Write out the rows below again, substituting "site" for every "locality" and keeping everything else unchanged. Leave the pictures out.

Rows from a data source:
+++

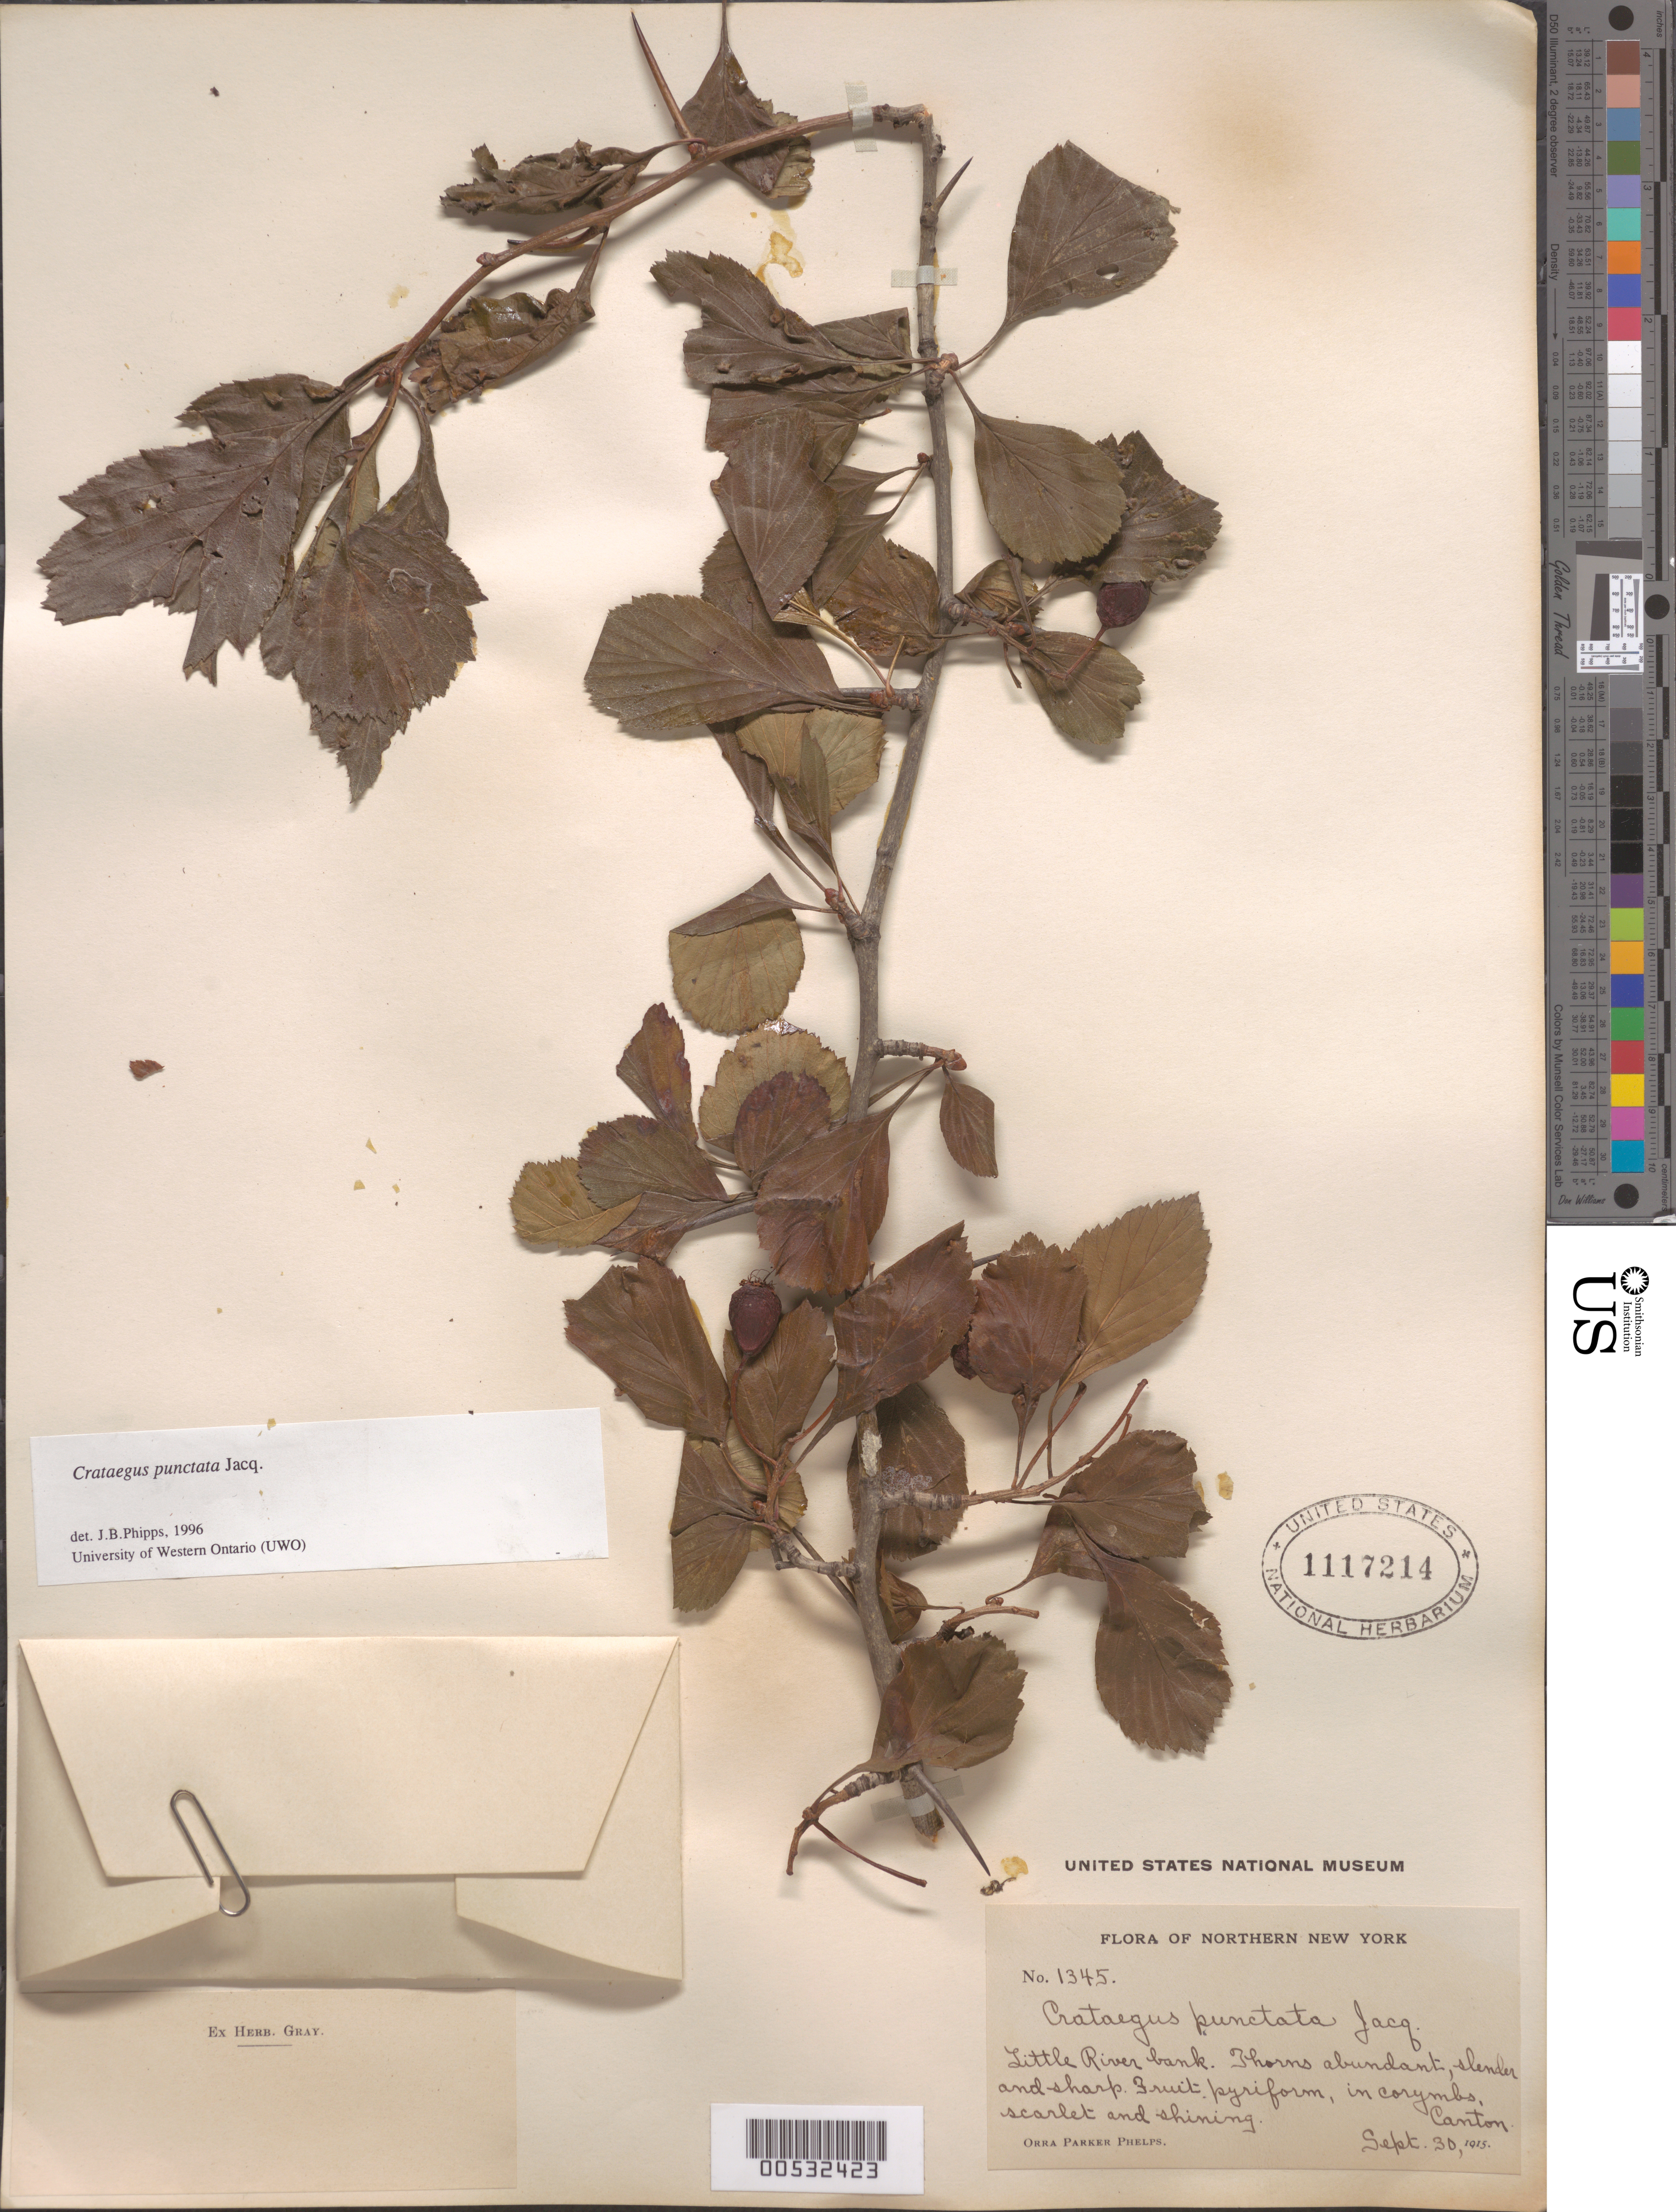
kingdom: Plantae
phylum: Tracheophyta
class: Magnoliopsida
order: Rosales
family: Rosaceae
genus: Crataegus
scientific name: Crataegus punctata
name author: Jacq.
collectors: O. P. Phelps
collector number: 1345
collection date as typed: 30 Sep 1915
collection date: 1915-09-30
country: United States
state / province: New York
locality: Canton, bank of Little River, Northern New York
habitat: River's bank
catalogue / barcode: US 1117214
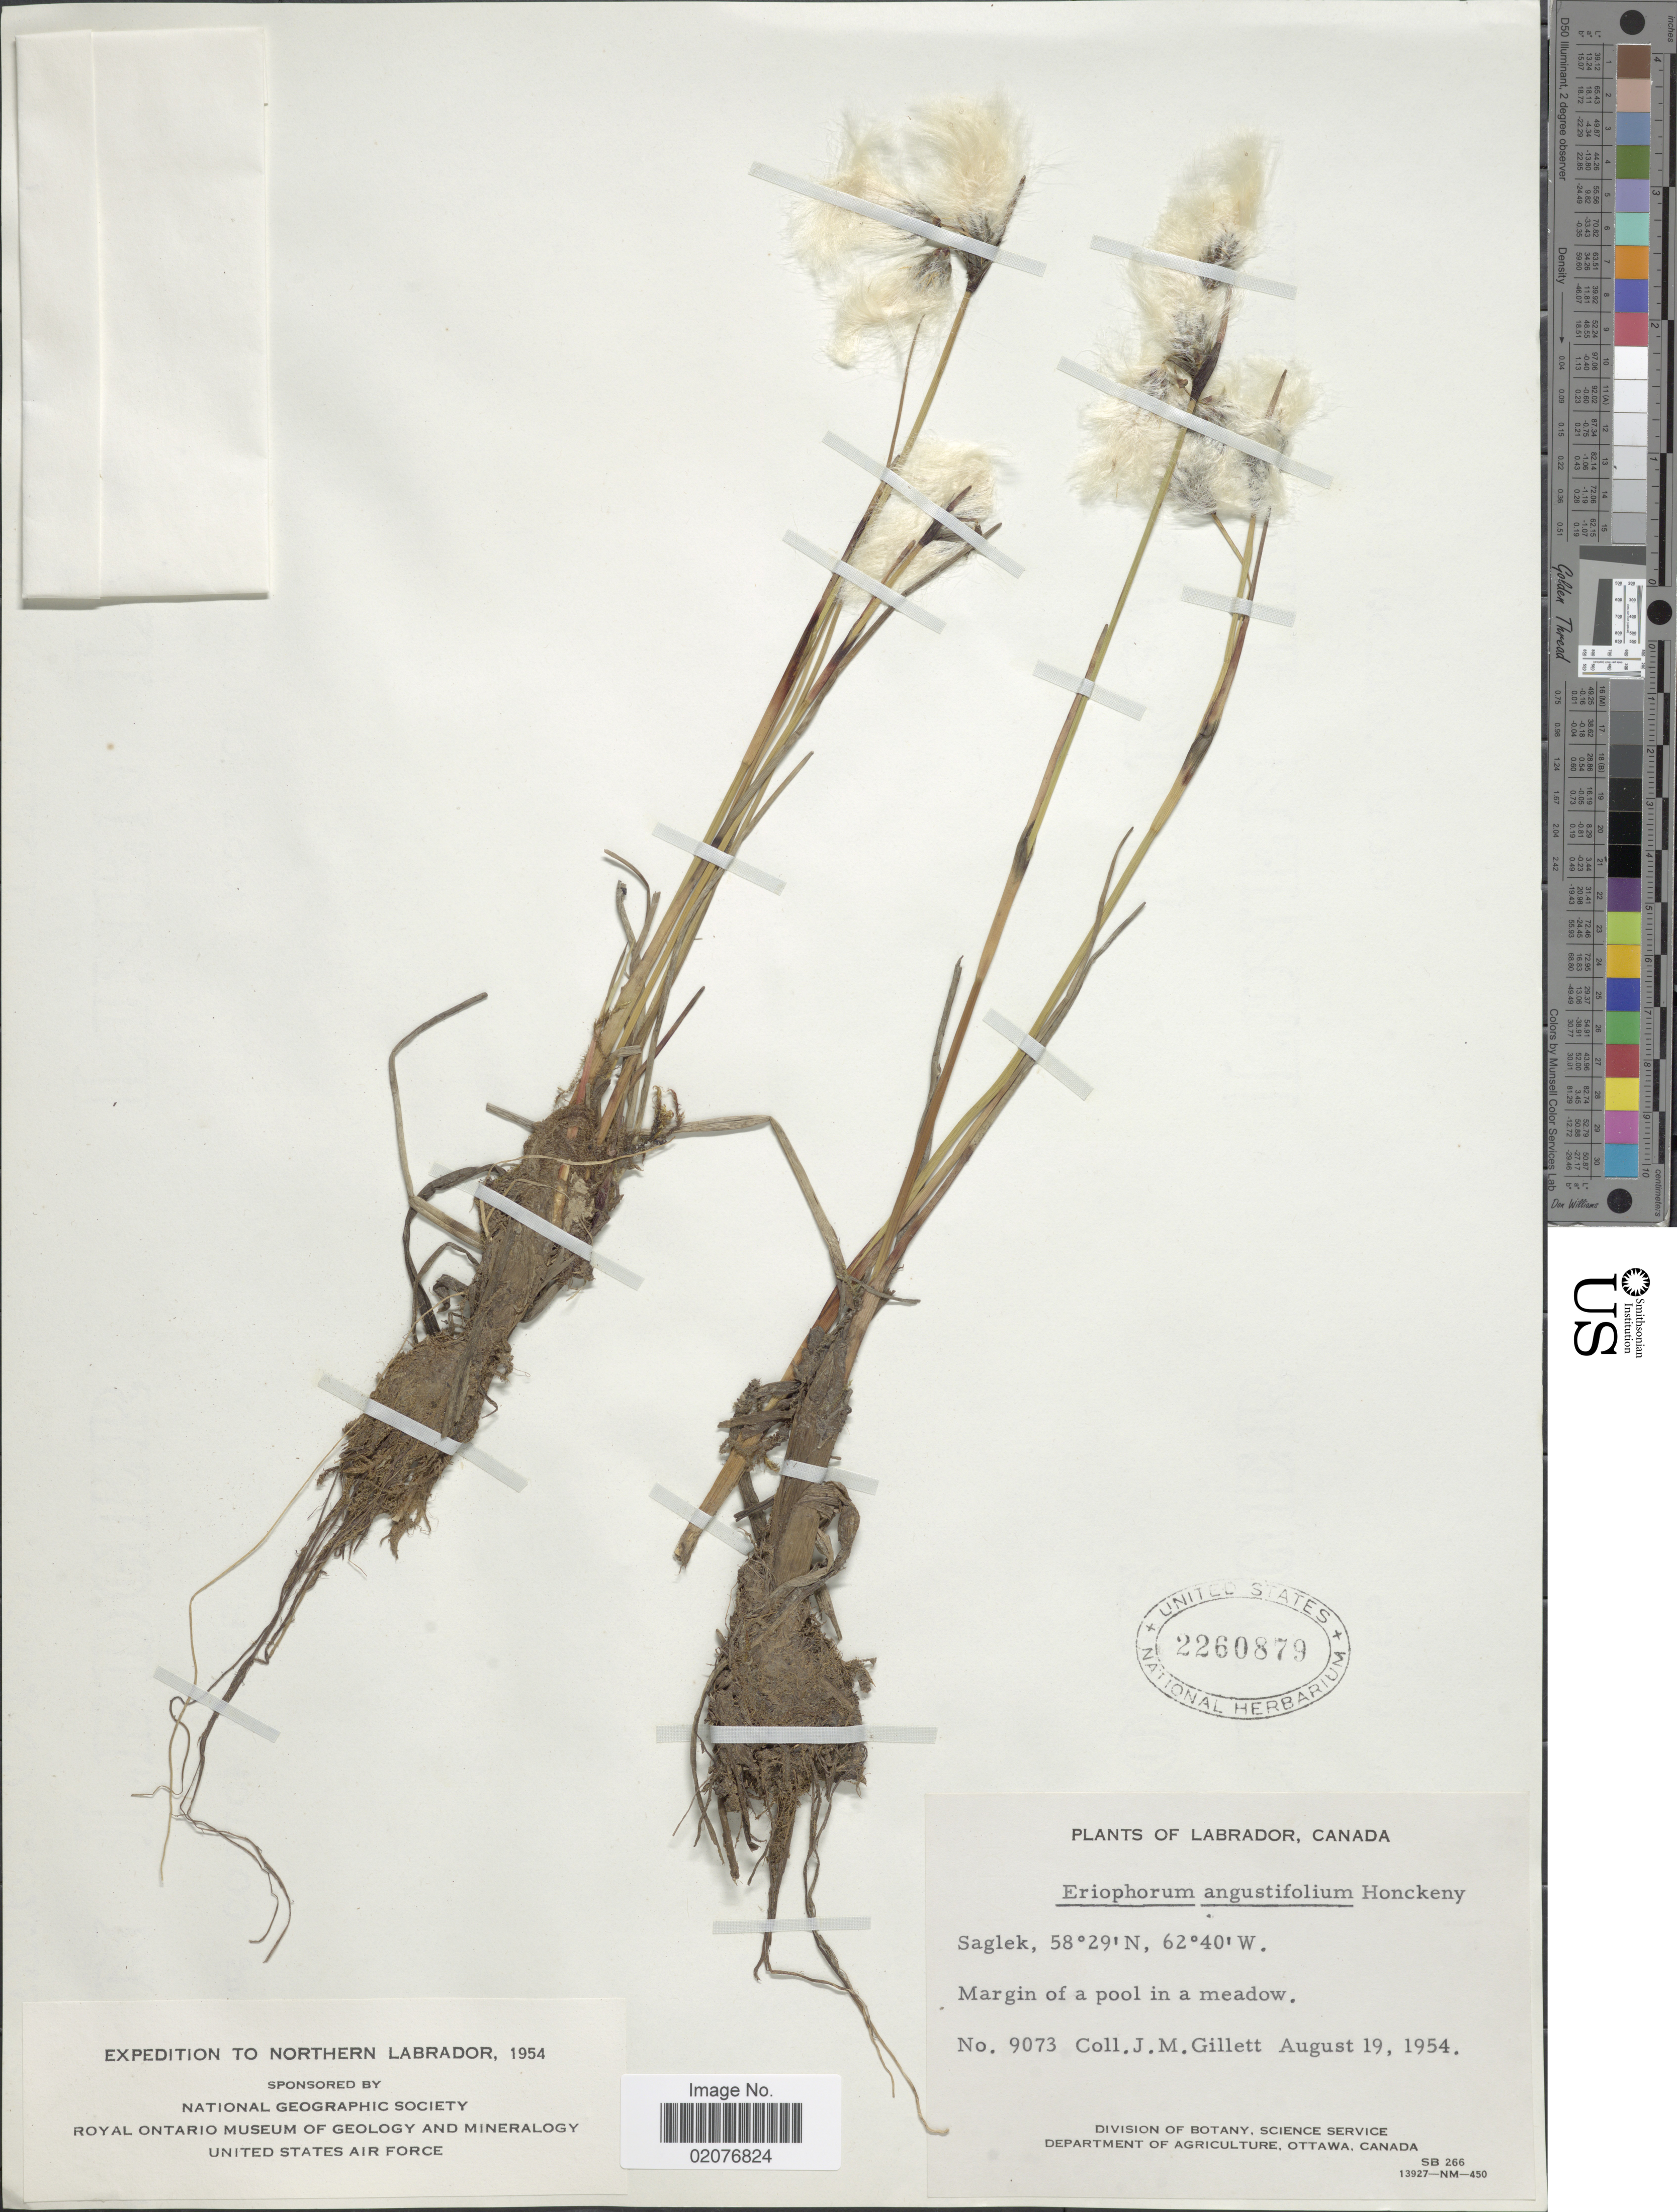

+++

§ Answer in full:
kingdom: Plantae
phylum: Tracheophyta
class: Magnoliopsida
order: Rosales
family: Rosaceae
genus: Crataegus
scientific name: Crataegus punctata
name author: Jacq.
collectors: O. P. Phelps
collector number: 1345
collection date as typed: 30 Sep 1915
collection date: 1915-09-30
country: United States
state / province: New York
site: Canton, bank of Little River, Northern New York
habitat: River's bank
catalogue / barcode: US 1117214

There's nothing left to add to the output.